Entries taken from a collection
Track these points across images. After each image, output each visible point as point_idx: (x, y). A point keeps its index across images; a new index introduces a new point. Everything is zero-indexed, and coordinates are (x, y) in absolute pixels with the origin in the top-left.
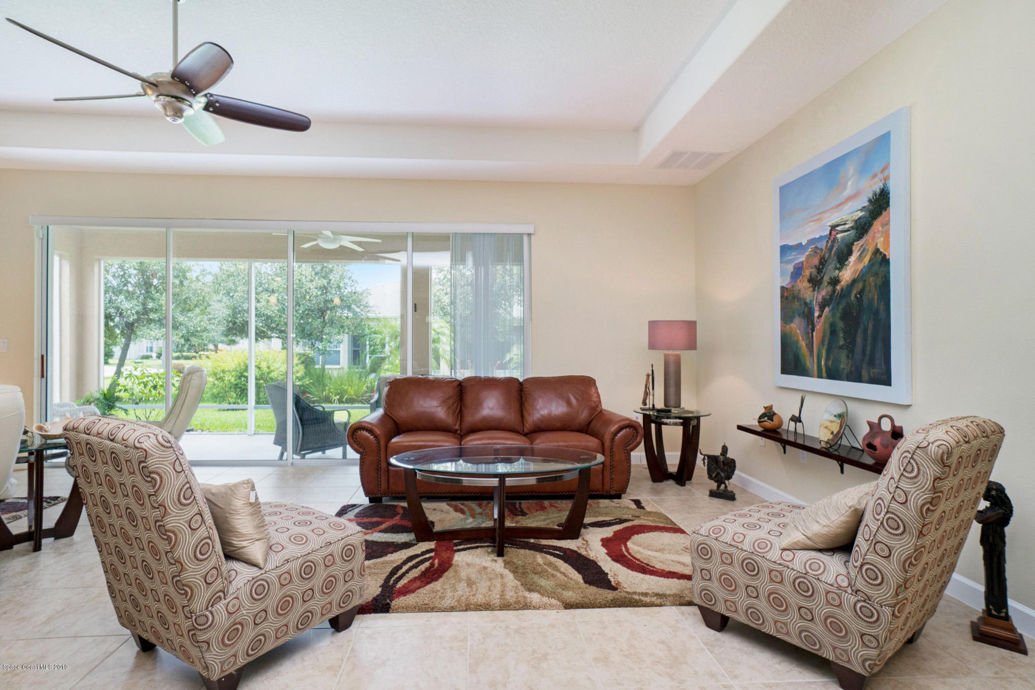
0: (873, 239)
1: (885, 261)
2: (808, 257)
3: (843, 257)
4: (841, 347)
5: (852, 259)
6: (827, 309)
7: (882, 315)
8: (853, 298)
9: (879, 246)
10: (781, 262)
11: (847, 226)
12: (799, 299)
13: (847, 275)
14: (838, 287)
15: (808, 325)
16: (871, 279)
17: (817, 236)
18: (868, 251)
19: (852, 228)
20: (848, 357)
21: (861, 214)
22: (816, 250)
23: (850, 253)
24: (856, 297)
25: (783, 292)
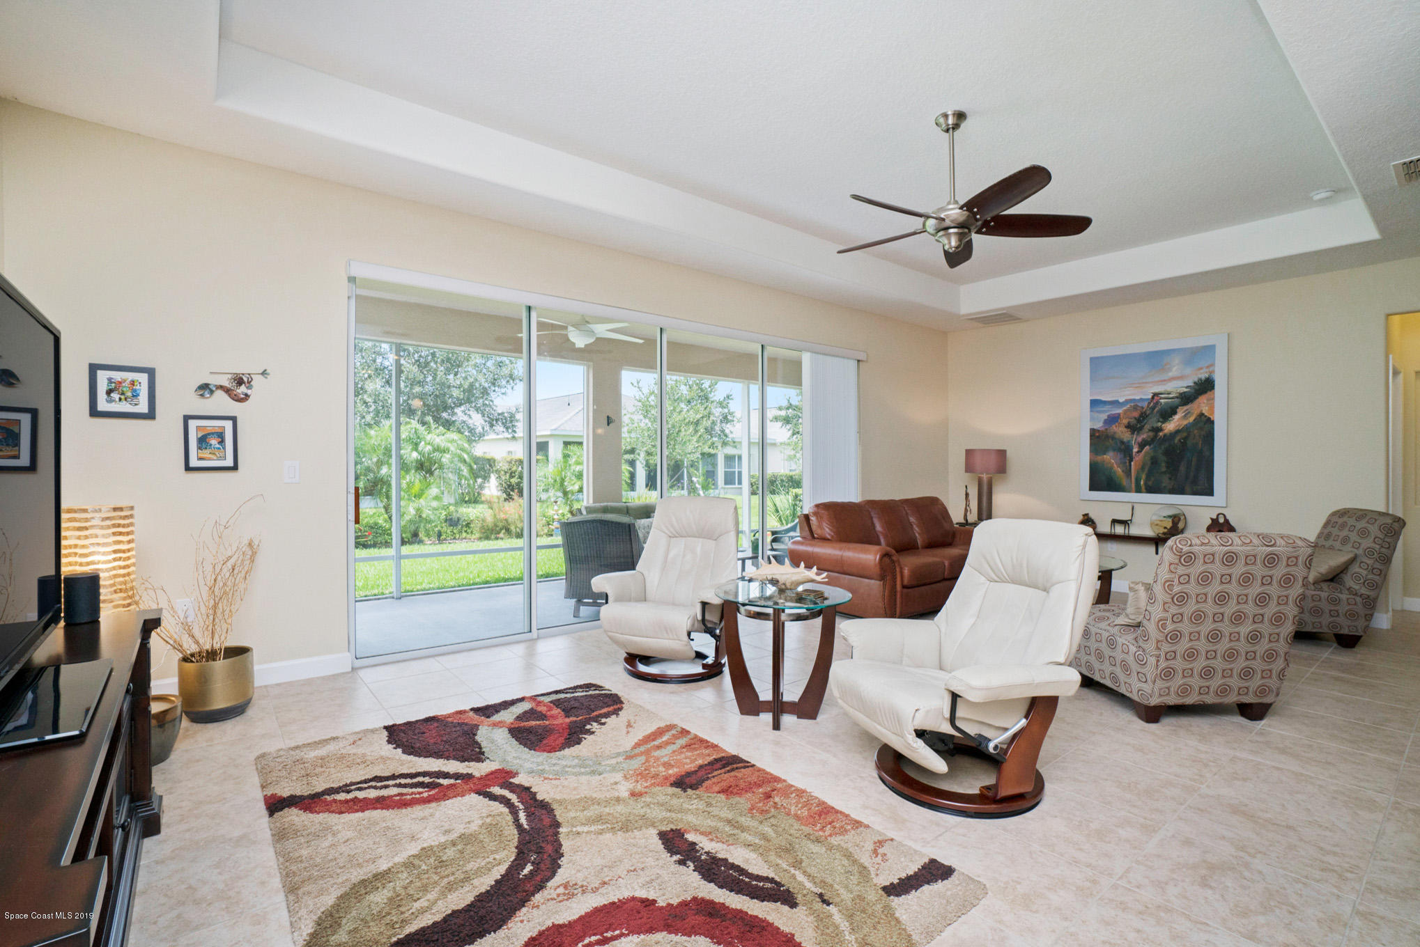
0: (1199, 407)
1: (1210, 422)
2: (1125, 412)
3: (1168, 413)
4: (1164, 473)
5: (1176, 417)
6: (1147, 448)
7: (1207, 453)
8: (1176, 441)
9: (1204, 412)
10: (1091, 411)
11: (1171, 396)
12: (1113, 438)
13: (1170, 426)
14: (1161, 434)
15: (1125, 457)
16: (1196, 431)
17: (1138, 398)
18: (1193, 414)
19: (1177, 397)
20: (1170, 479)
21: (1186, 390)
22: (1135, 408)
23: (1175, 413)
24: (1180, 440)
25: (1093, 433)
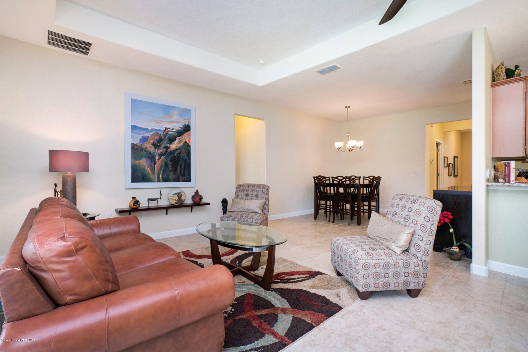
0: (185, 138)
1: (189, 146)
2: (152, 135)
3: (172, 140)
4: (171, 171)
5: (176, 142)
6: (163, 157)
7: (188, 161)
8: (176, 155)
9: (187, 141)
10: (132, 132)
11: (173, 131)
12: (145, 151)
13: (173, 146)
14: (169, 150)
15: (152, 162)
16: (184, 150)
17: (158, 129)
18: (182, 141)
19: (176, 132)
20: (174, 174)
21: (179, 129)
22: (157, 134)
23: (175, 140)
24: (177, 154)
25: (133, 146)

> [EXERCISE DETAILS]
Only the lines from the one containing "12: (799, 299)" through the last line of the entries above should be copied, exactly as they are and without the pictures.

> [OUTPUT OF THE EXERCISE]
12: (799, 299)
13: (847, 275)
14: (838, 287)
15: (808, 325)
16: (871, 279)
17: (817, 236)
18: (868, 251)
19: (852, 228)
20: (848, 357)
21: (861, 214)
22: (816, 250)
23: (850, 253)
24: (856, 297)
25: (783, 292)
0: (1199, 407)
1: (1210, 422)
2: (1125, 412)
3: (1168, 413)
4: (1164, 473)
5: (1176, 417)
6: (1147, 448)
7: (1207, 453)
8: (1176, 441)
9: (1204, 412)
10: (1091, 411)
11: (1171, 396)
12: (1113, 438)
13: (1170, 426)
14: (1161, 434)
15: (1125, 457)
16: (1196, 431)
17: (1138, 398)
18: (1193, 414)
19: (1177, 397)
20: (1170, 479)
21: (1186, 390)
22: (1135, 408)
23: (1175, 413)
24: (1180, 440)
25: (1093, 433)
0: (185, 138)
1: (189, 146)
2: (152, 135)
3: (172, 140)
4: (171, 171)
5: (176, 142)
6: (163, 157)
7: (188, 161)
8: (176, 155)
9: (187, 141)
10: (132, 132)
11: (173, 131)
12: (145, 151)
13: (173, 146)
14: (169, 150)
15: (152, 162)
16: (184, 150)
17: (158, 129)
18: (182, 141)
19: (176, 132)
20: (174, 174)
21: (179, 129)
22: (157, 134)
23: (175, 140)
24: (177, 154)
25: (133, 146)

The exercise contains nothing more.